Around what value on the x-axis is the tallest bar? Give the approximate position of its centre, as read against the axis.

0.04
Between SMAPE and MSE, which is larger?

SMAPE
--
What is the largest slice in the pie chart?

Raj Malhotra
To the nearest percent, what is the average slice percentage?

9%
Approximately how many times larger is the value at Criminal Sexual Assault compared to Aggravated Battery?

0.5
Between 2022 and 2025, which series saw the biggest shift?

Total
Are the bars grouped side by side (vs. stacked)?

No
...
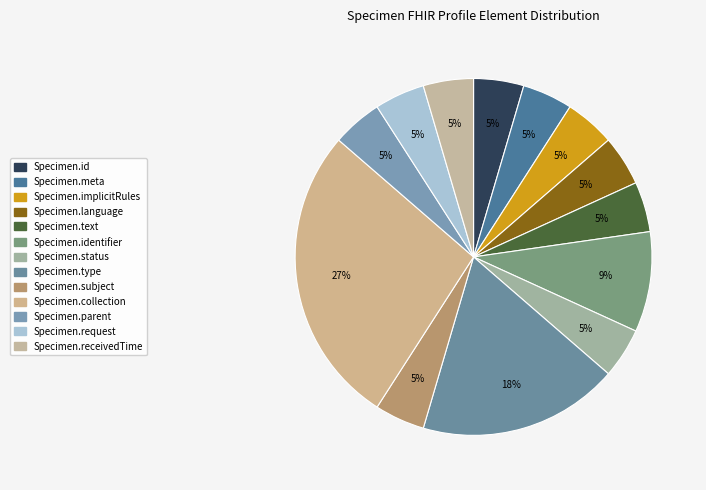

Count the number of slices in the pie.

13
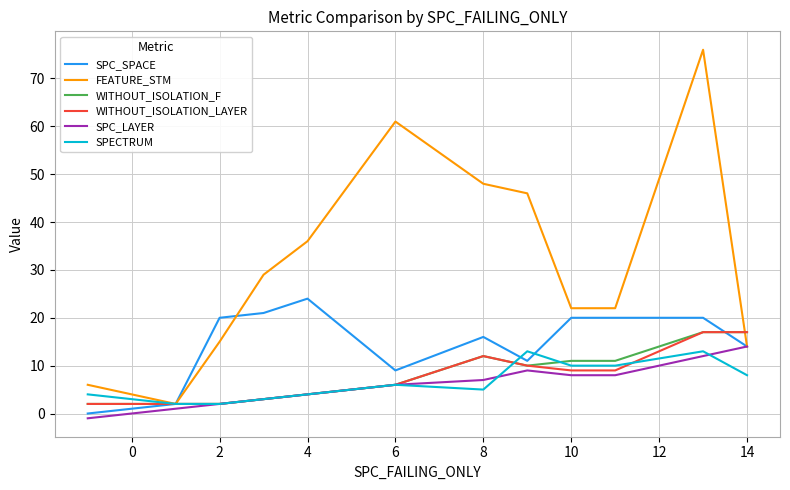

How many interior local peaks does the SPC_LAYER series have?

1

§ WHAT YOU SHOULD DO: List every line of the material above that contains the word "larger", treating case as significant.

§ TASK OUTPUT:
Between SMAPE and MSE, which is larger?
Approximately how many times larger is the value at Criminal Sexual Assault compared to Aggravated Battery?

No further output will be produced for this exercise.